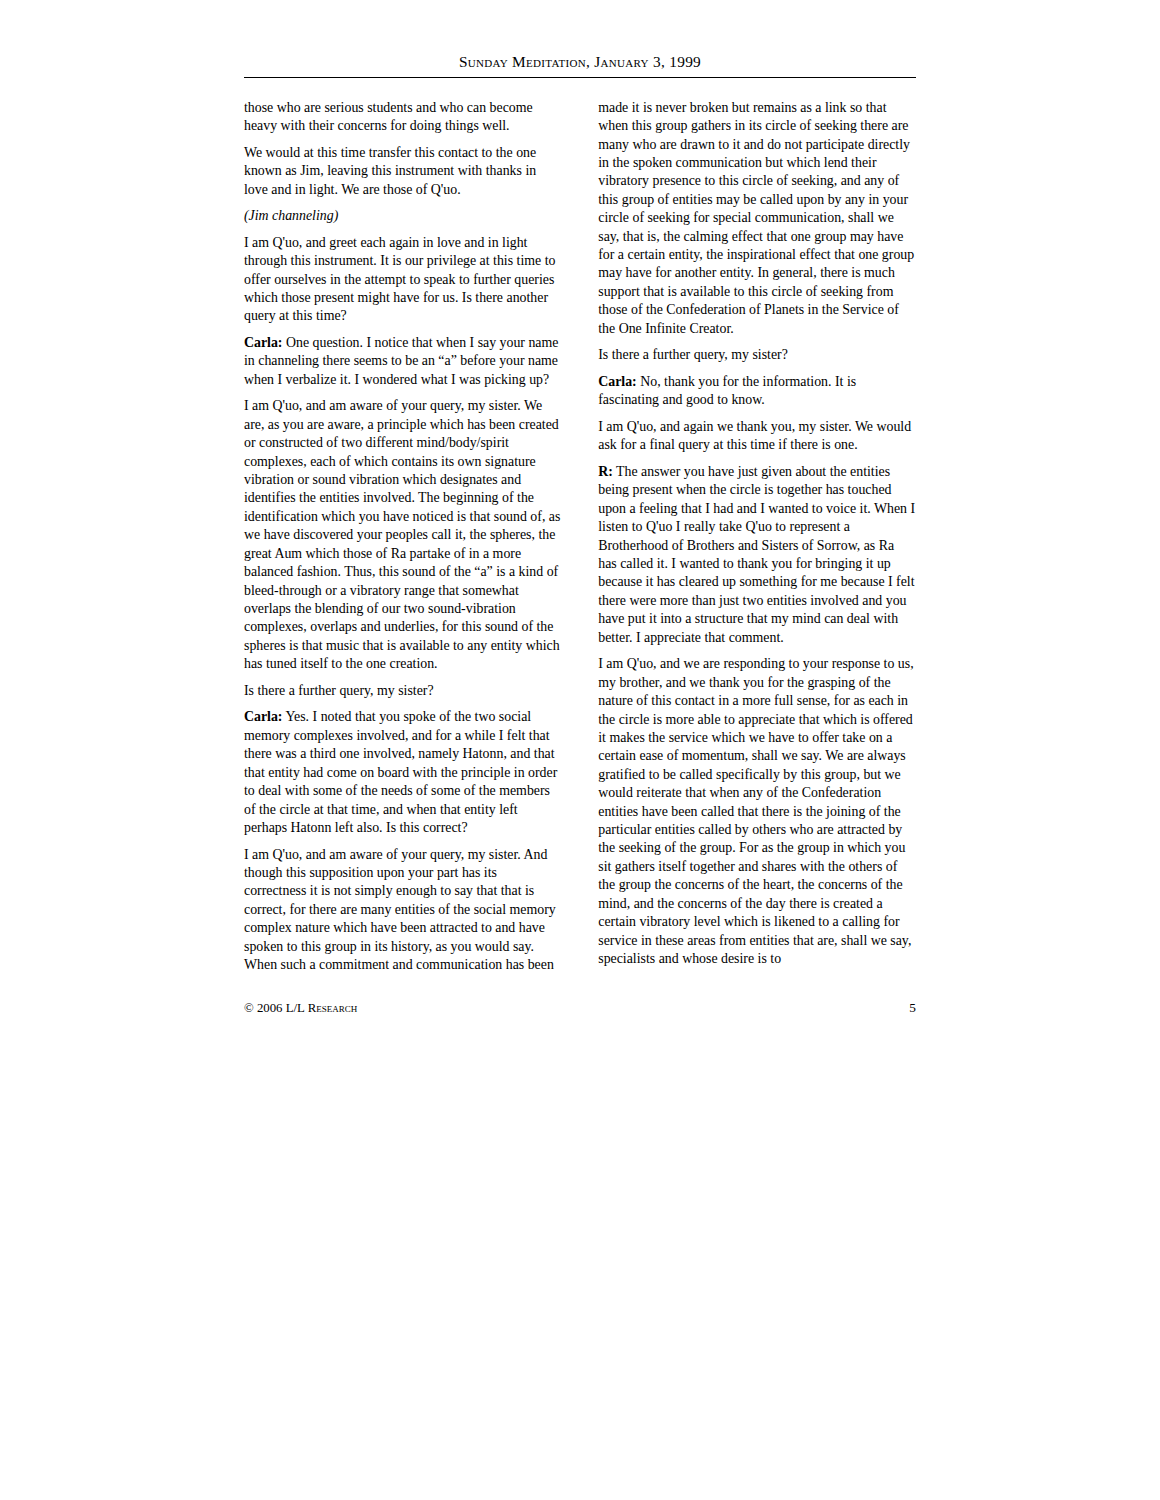Sunday Meditation, January 3, 1999
those who are serious students and who can become heavy with their concerns for doing things well.
We would at this time transfer this contact to the one known as Jim, leaving this instrument with thanks in love and in light. We are those of Q'uo.
(Jim channeling)
I am Q'uo, and greet each again in love and in light through this instrument. It is our privilege at this time to offer ourselves in the attempt to speak to further queries which those present might have for us. Is there another query at this time?
Carla: One question. I notice that when I say your name in channeling there seems to be an “a” before your name when I verbalize it. I wondered what I was picking up?
I am Q'uo, and am aware of your query, my sister. We are, as you are aware, a principle which has been created or constructed of two different mind/body/spirit complexes, each of which contains its own signature vibration or sound vibration which designates and identifies the entities involved. The beginning of the identification which you have noticed is that sound of, as we have discovered your peoples call it, the spheres, the great Aum which those of Ra partake of in a more balanced fashion. Thus, this sound of the “a” is a kind of bleed-through or a vibratory range that somewhat overlaps the blending of our two sound-vibration complexes, overlaps and underlies, for this sound of the spheres is that music that is available to any entity which has tuned itself to the one creation.
Is there a further query, my sister?
Carla: Yes. I noted that you spoke of the two social memory complexes involved, and for a while I felt that there was a third one involved, namely Hatonn, and that that entity had come on board with the principle in order to deal with some of the needs of some of the members of the circle at that time, and when that entity left perhaps Hatonn left also. Is this correct?
I am Q'uo, and am aware of your query, my sister. And though this supposition upon your part has its correctness it is not simply enough to say that that is correct, for there are many entities of the social memory complex nature which have been attracted to and have spoken to this group in its history, as you would say. When such a commitment and communication has been made it is never broken but remains as a link so that when this group gathers in its circle of seeking there are many who are drawn to it and do not participate directly in the spoken communication but which lend their vibratory presence to this circle of seeking, and any of this group of entities may be called upon by any in your circle of seeking for special communication, shall we say, that is, the calming effect that one group may have for a certain entity, the inspirational effect that one group may have for another entity. In general, there is much support that is available to this circle of seeking from those of the Confederation of Planets in the Service of the One Infinite Creator.
Is there a further query, my sister?
Carla: No, thank you for the information. It is fascinating and good to know.
I am Q'uo, and again we thank you, my sister. We would ask for a final query at this time if there is one.
R: The answer you have just given about the entities being present when the circle is together has touched upon a feeling that I had and I wanted to voice it. When I listen to Q'uo I really take Q'uo to represent a Brotherhood of Brothers and Sisters of Sorrow, as Ra has called it. I wanted to thank you for bringing it up because it has cleared up something for me because I felt there were more than just two entities involved and you have put it into a structure that my mind can deal with better. I appreciate that comment.
I am Q'uo, and we are responding to your response to us, my brother, and we thank you for the grasping of the nature of this contact in a more full sense, for as each in the circle is more able to appreciate that which is offered it makes the service which we have to offer take on a certain ease of momentum, shall we say. We are always gratified to be called specifically by this group, but we would reiterate that when any of the Confederation entities have been called that there is the joining of the particular entities called by others who are attracted by the seeking of the group. For as the group in which you sit gathers itself together and shares with the others of the group the concerns of the heart, the concerns of the mind, and the concerns of the day there is created a certain vibratory level which is likened to a calling for service in these areas from entities that are, shall we say, specialists and whose desire is to
© 2006 L/L Research 5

→ **Assignment**
Your task for the entries above: copy exactly the span starting with the line with "We would at" and going on through the line with "Carla: One question.", both lines included, and nothing else.

→ **Your response**
We would at this time transfer this contact to the one known as Jim, leaving this instrument with thanks in love and in light. We are those of Q'uo.
(Jim channeling)
I am Q'uo, and greet each again in love and in light through this instrument. It is our privilege at this time to offer ourselves in the attempt to speak to further queries which those present might have for us. Is there another query at this time?
Carla: One question. I notice that when I say your name in channeling there seems to be an “a” before your name when I verbalize it. I wondered what I was picking up?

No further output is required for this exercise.